I’m curious too about non surgically treated ivdd and success of laser therapy.
I am not aware of any studies using laser in dogs not also treated with surgery. Since there Is clear data that dogs with progressive neurologic symptoms have worse outcomes if not treated surgically, I doubt people would take the ethically questionable risk of trying laser instead of surgery in these dogs. And since dogs with only pain but with no neurologic effects almost always recover with current therapy (~ 80%), it would be hard to show that laser was helping these dogs without a study comparing dogs treated identical except for using or not using laser, and any benefit would be small since it could only increase the success rate from the baseline of 80%.

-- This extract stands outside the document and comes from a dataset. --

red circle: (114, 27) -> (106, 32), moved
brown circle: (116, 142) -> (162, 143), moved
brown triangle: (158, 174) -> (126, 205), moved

when the fda approved artificial intervertebral disc for humans i was excited because i thought finally there would be a good prospective randomized controlled trial or two showing long term results from a back surgery is better than no treatment using a good placebo surgery like they do for human clean out knee surgery and Parkinson brain surgery.. I went to read the study and the fda only made them show the artificial disc was as good as traditional back surgery. Surgery is a powerful placebo. The argument is that you do not need a good prospective randomized controlled placebo surgery trial for every surgery treatment. This belief , often called the parachute argument, that no such trial is needed to advise you ware a parachute jumping out of a plane. If someone has a growing lipoma next to a spinal cord and symptoms are in that spot i would use the parachute argument and remove it. If a doxie comes in with no deep pain in its back legs and your treatment is to remove some disk material in the spinal canal from one of the lumbar vertebrae that you see on mri i think its fair to question if that will do any good long term vs a placebo surgery. If people are willing to let doctors drill a fake surgical placebo hole in their head I bet enough of these doxie owners would allow a placebo surgical trial on their dog.
not everyone is on board requiring ‘sham surgery that harms” so that we can regulate surgery the same way the fda regulates drugs. If human and pet insurance is going to be cost effective medical care i think this is needed.